The 36-year-old East Wind Community Inc., a commune in the Missouri Ozarks, has a Salmonella problem inside its nut butter manufacturing facility.

The U.S. Food and Drug Administration (FDA) said its inspectors collected samples from inside the East Wind nut butter plant and its laboratory analysis discovered the presence of Salmonella.

East Wind manufactures Almond Butter, Peanut Butter, Organic Peanut Butter, Roasted Peanuts, Cashew Butter, Tahini and Organic Tahini. Tahini is seed butter made from sesame seeds. The commune has been making Nut Butters since the 1980s.

In Warning Letter sent to East Wind on Oct. 5, 2009, FDA said its considers products manufactured at the nut butter plant to be adulterated because they were "prepared, packed or held under insanitary conditions whereby [they] may have become contaminated with filth, or whereby [they] may have been rendered injurious to health."

FDA said samples were positive for Salmonella in seven different locations near both production lines. Serotypes S. Java was found in one sample, and S. Newport in the six others. FDA said five of the six S. Newport strains had identical Pulsed Field Gel Electrophoresis (PFGE) patterns.

"This is significant because these five samples were located in five different locations in both production rooms indicating that S. Newport may have been transported throughout your production areas and established niche areas of colonize," FDA’s Kansas City District Director John W. Thorsky said in the letter to the commune.

One of the six S. Newport serotypes was found near where caps are applied to seal open containers of the ready-to-eat product. "This close proximity increases the potential of contamination of the product with Salmonella," Thorsky added.

The FDA warning urges East Wind to take "prompt and aggressive actions to eliminate the Salmonella contamination addressed in this letter."

"Bacteria may enter and/or be transported through a food plant by a variety of routes that include, but are not limited to: roof leaks; the shoes of employees, contractors, and visitors; the wheels of fork lifts, pallet movers, and moveable equipment; soiled pallets; soiled raw material packaging; on raw ingredients, particularly peanuts, tree nuts, and cocoa beans; and rodent vectors," FDA advises.

"Once established on production area floors, the organism can contaminate food and food-contact surfaces either through human or mechanical means."

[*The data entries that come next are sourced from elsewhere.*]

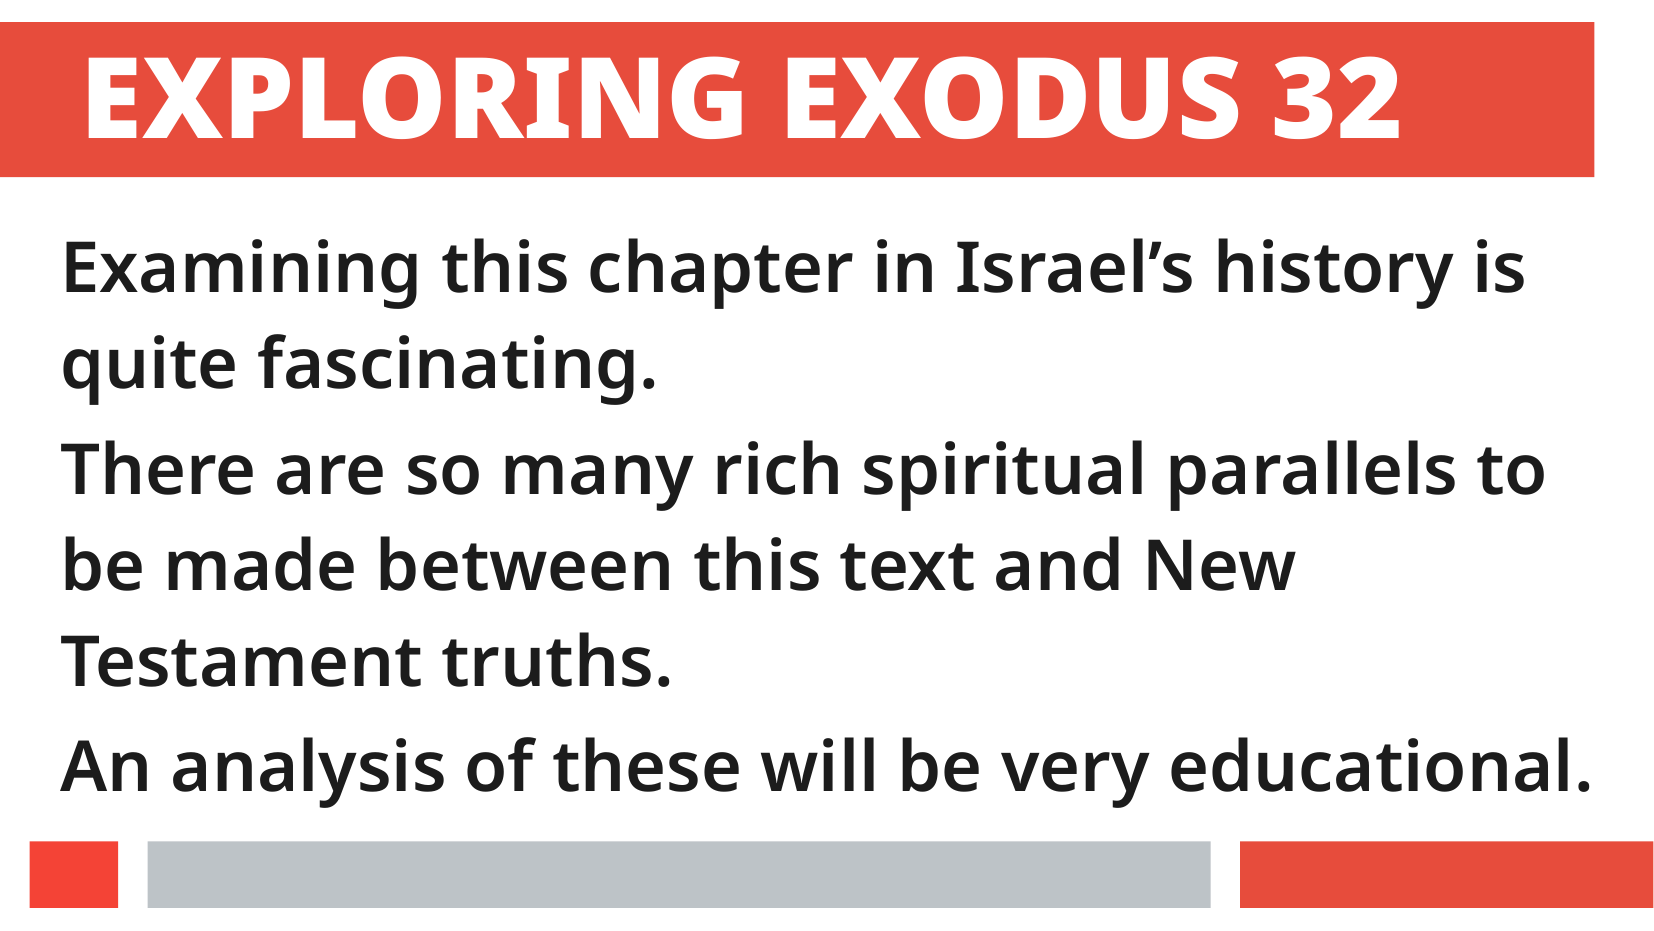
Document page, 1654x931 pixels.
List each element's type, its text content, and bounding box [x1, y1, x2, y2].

list Examining this chapter in Israel’s history is quite fascinating. There are so many rich spiritual parallels to be made between this text and New Testament truths. An analysis of these will be very educational. [60, 217, 1606, 901]
title EXPLORING EXODUS 32 [80, 43, 1569, 172]
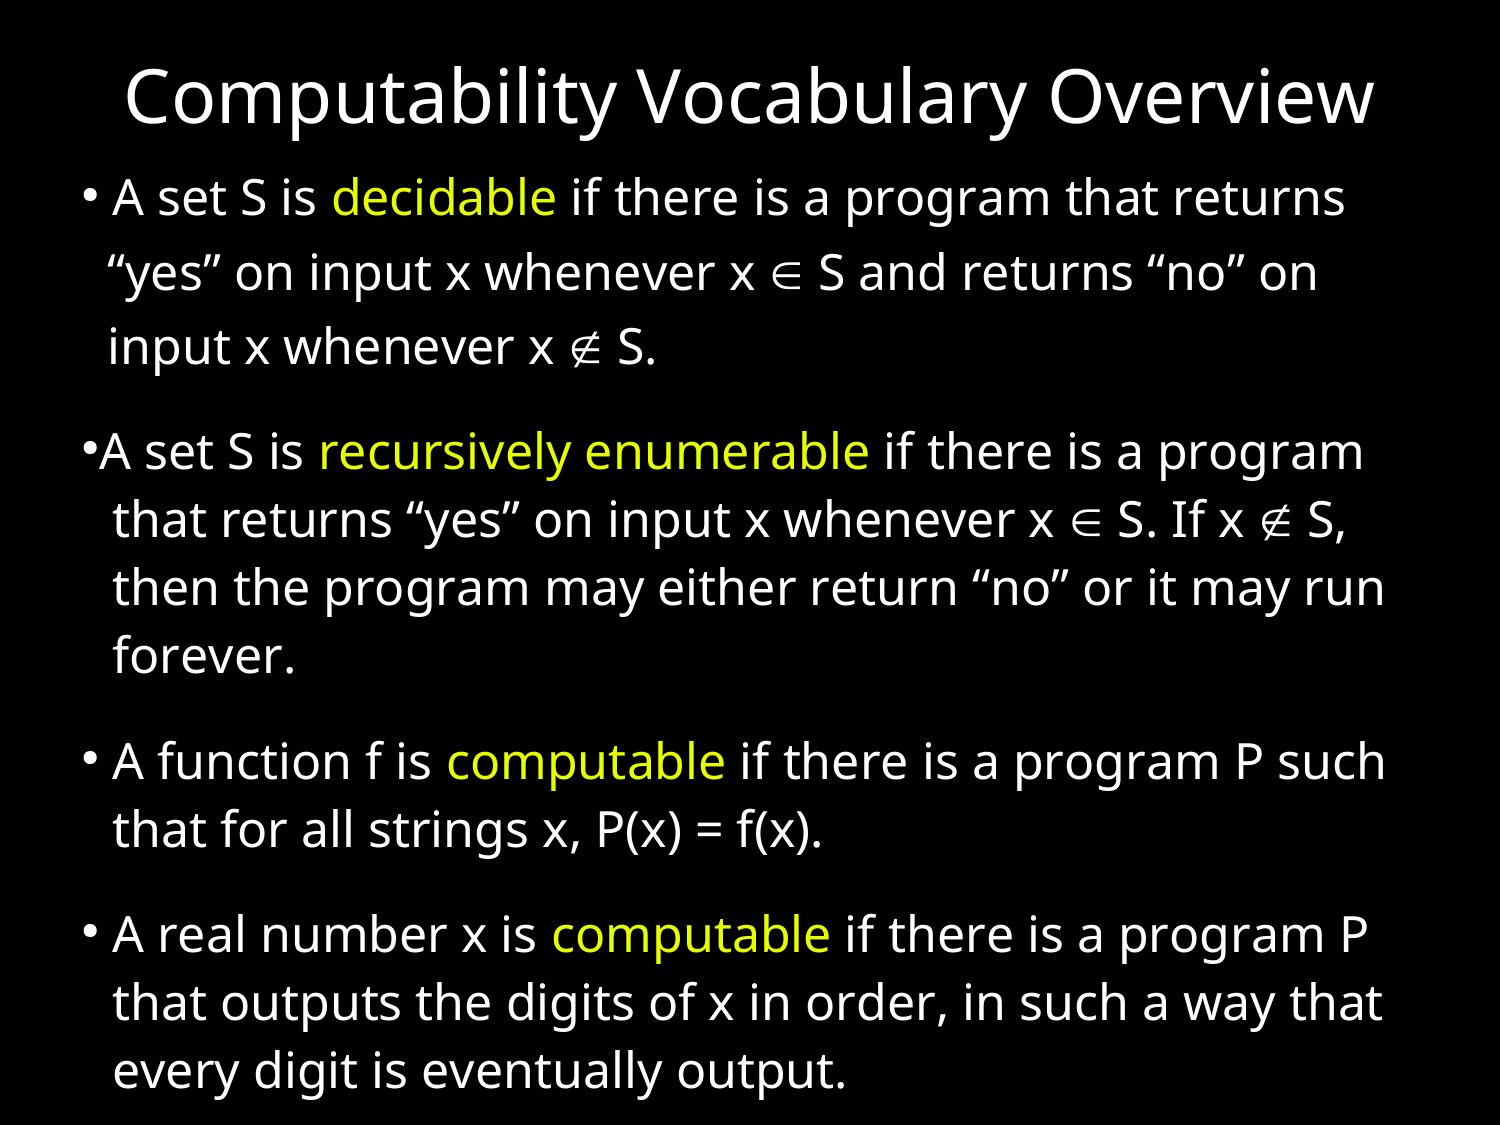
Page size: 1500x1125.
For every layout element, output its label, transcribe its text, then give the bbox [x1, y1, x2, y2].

text_box A set S is decidable if there is a program that returns “yes” on input x whenever x ∈ S and returns “no” on input x whenever x ∉ S. A set S is recursively enumerable if there is a program that returns “yes” on input x whenever x ∈ S. If x ∉ S, then the program may either return “no” or it may run forever. A function f is computable if there is a program P such that for all strings x, P(x) = f(x). A real number x is computable if there is a program P that outputs the digits of x in order, in such a way that every digit is eventually output. [66, 164, 1433, 1108]
text_box Computability Vocabulary Overview [37, 25, 1463, 162]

East Wind’s Internet sales site makes no mention of the Salmonella problem at its plant, which is located on County Road 547 near Tecumseh, MO. The site does say its products were not involved with the Salmonella outbreak involving products made by Peanut Corporation of America, which resulted in 700 illnesses and nine deaths nationwide in late 2008 and early 2009.

Mother Jones Magazine carried a story on East Wind in 1984 by Kathy Bennett, a commune member.

"We’ve chosen," Bennett wrote, "to base our society on cooperation … as an alternative to the material wastefulness, competitiveness, and isolation of the "outside" world. Thus, we hold our land, labor, and businesses in common.

"All income generated by our activities belongs to the community, and we decide as a group what projects we’ll undertake, what goods we’ll purchase, and how we’ll divide them. Since we share the use of our vehicles and laundry and kitchen facilities, we need fewer of them to provide "enough."

The commune owns about 1,045 acres in the Missouri Ozarks near the Arkansas border.

With the exception of some daily chore assignments, commune members set their own work routines.